Le commissaire allemand au budget, Günther Oettinger, le 23 mai à Bruxelles. / JOHN THYS / AFP

Günther Oettinger a raté une bonne occasion de se taire mardi 29 mai. Réputé pour son franc-parler, le commissaire allemand au budget a accordé une interview à la radio publique allemande Deutsche Welle, déclarant, à en croire son intervieweur, le journaliste Bernd Thomas Riegert, qui a tweeté le passage en début d’après-midi : « les marchés vont apprendre aux Italiens à bien voter. »

Sortie de son contexte, cette citation en anglais a enflammé le Web et les esprits en Italie, alors qu’au même moment, à la Bourse de Milan, le taux d’emprunt de la dette italienne croissait dangereusement, traduisant les fortes inquiétudes des investisseurs et le retour du spectre de l’« Italexit » (la sortie de l’Italie de la zone euro).

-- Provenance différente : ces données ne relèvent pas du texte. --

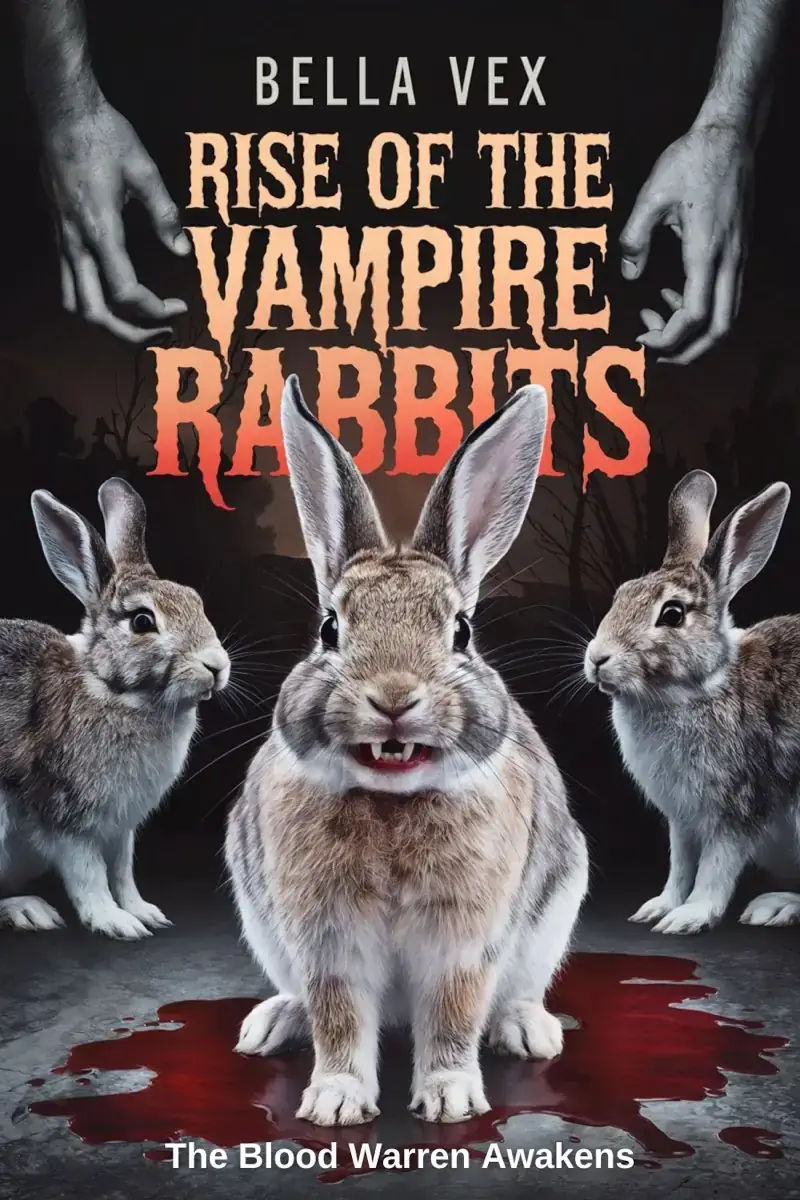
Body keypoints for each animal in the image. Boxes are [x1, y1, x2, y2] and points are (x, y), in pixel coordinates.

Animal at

« C’est fou, à Bruxelles ils n’ont vraiment pas honte (…). Si ce n’est pas une menace, ça ! Moi, je n’ai pas peur », a immédiatement tweeté Matteo Salvini, le chef de la Ligue (extrême droite italienne). Même réaction outrée de Luigi Di Maio, le chef de file du Mouvement 5 Etoiles (M5S) :

« Ces gens traitent l’Italie comme une colonie de vacances où venir passer l’été. Mais dans quelques mois naîtra un gouvernement du changement et nous nous ferons enfin respecter en Europe. »

Laura Agea, la chef de file des quatorze élus M5S au Parlement européen, a carrément réclamé la tête de M. Oettinger :

« Ce n’est certainement pas à un commissaire allemand ni aux spéculateurs financiers de dire aux Italiens comment voter. (…) Ces propos sont d’une gravité sans précédent. »

Recadrage de Jean-Claude Juncker

Le journaliste de la Deutsche Welle a essayé de rattraper l’énorme gaffe dans l’après-midi, expliquant que les propos de M. Oettinger avaient été déformés, et précisant que la citation exacte était en réalité :

« Je suis inquiet et je m’attends à ce que dans les semaines à venir les développements pour l’économie de l’Italie pourraient être si drastiques que cela pourrait être un signal possible aux électeurs de ne pas choisir des populistes de gauche et de droite. »

La citation est certes moins percutante mais, sur le fond, elle véhicule le même message : les marchés auront raison des populistes. Du carburant gratuit, surtout pour la Ligue, qui vilipende en boucle « Berlin » et « Bruxelles », les accusant de vouloir tirer les fils de la politique italienne à distance, au mépris de la démocratie transalpine.

M. Juncker ne s’y est pas trompé, qui a vigoureusement recadré son commissaire, mardi soir. « Le sort de l’Italie ne saurait dépendre des injonctions que pourraient lui adresser les marchés financiers », a-t-il fait savoir. M. Oettinger a dû également s’excuser, dans un bref communiqué, assurant qu’il « ne voulait pas manquer de respect » aux Italiens.

Ces gages de non-ingérence seront-ils suffisants, quand beaucoup, en Italie, ont encore en tête les conditions du départ de Silvio Berlusconi, à l’automne 2011, en pleine tourmente financière ? A l’époque, la perte de confiance des investisseurs dans sa capacité à diriger le pays avait beaucoup pesé. Depuis, l’ex-premier ministre a souvent crié au « complot » ourdi contre lui par d’autres dirigeants de l’Union européenne pour rassurer les marchés.